[Collected data]
--------
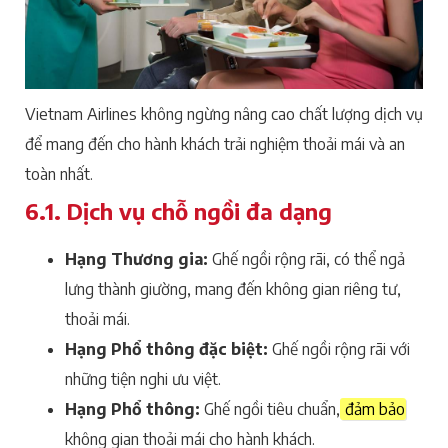
Vietnam Airlines không ngừng nâng cao chất lượng dịch vụ
để mang đến cho hành khách trải nghiệm thoải mái và an
toàn nhất.
6.1. Dịch vụ chỗ ngồi đa dạng
Hạng Thương gia:
Ghế ngồi rộng rãi, có thể ngả
lưng thành giường, mang đến không gian riêng tư,
thoải mái.
Hạng Phổ thông đặc biệt:
Ghế ngồi rộng rãi với
những tiện nghi ưu việt.
Hạng Phổ thông:
Ghế ngồi tiêu chuẩn,
đảm bảo
không gian thoải mái cho hành khách.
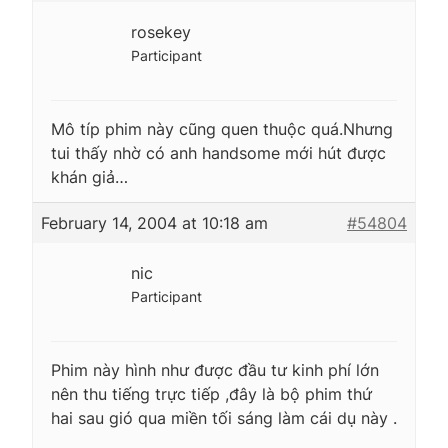
rosekey
Participant
Mô típ phim này cũng quen thuộc quá.Nhưng
tui thấy nhờ có anh handsome mới hút được
khán giả…
February 14, 2004 at 10:18 am
#54804
nic
Participant
Phim này hình như được đầu tư kinh phí lớn
nên thu tiếng trực tiếp ,đây là bộ phim thứ
hai sau gió qua miền tối sáng làm cái dụ này .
--------
> **What you will do**
If a line in the entries contains the word "gian", copy that line out.

> **Solution for this problem**
lưng thành giường, mang đến không gian riêng tư,
không gian thoải mái cho hành khách.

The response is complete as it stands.